● Entries taken from a collection:
******************************
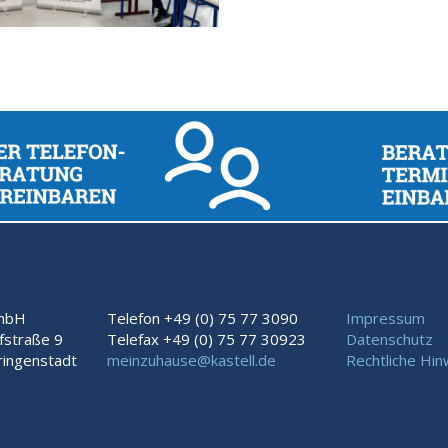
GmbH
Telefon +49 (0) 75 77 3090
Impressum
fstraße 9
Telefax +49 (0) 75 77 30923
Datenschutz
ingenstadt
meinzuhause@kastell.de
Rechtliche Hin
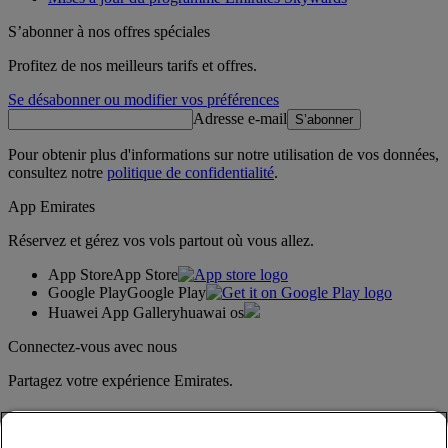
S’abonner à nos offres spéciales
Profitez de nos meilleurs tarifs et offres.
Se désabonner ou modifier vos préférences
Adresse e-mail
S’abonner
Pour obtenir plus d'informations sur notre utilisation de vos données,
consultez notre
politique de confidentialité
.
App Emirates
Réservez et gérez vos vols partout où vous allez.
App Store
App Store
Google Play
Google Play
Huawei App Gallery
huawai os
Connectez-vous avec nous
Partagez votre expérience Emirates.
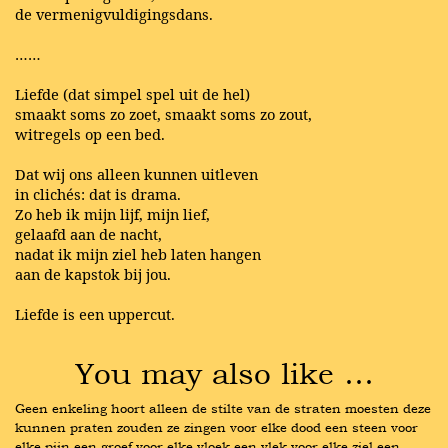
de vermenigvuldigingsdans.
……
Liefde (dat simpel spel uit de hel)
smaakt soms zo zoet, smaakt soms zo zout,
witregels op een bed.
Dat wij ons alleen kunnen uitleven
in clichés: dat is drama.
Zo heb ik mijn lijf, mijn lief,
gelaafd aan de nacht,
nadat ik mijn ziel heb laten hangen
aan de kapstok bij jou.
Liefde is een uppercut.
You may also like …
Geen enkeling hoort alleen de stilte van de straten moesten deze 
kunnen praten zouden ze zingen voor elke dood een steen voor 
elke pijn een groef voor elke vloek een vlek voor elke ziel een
******************************
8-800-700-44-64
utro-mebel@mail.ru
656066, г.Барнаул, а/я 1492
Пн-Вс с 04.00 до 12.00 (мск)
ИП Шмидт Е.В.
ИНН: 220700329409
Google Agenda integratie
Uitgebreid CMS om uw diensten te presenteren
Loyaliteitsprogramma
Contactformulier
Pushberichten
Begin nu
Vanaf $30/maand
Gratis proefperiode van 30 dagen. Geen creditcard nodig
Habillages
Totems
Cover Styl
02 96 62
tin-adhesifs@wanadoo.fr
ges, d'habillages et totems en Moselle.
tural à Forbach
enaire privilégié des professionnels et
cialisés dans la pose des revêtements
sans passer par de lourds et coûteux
******************************
● Assignment: Could you return exactly the lines above from the line with "Geen enkeling hoort" to the line with "elke pijn een", both included, and nothing else?

● Completed task:
Geen enkeling hoort alleen de stilte van de straten moesten deze 
kunnen praten zouden ze zingen voor elke dood een steen voor 
elke pijn een groef voor elke vloek een vlek voor elke ziel een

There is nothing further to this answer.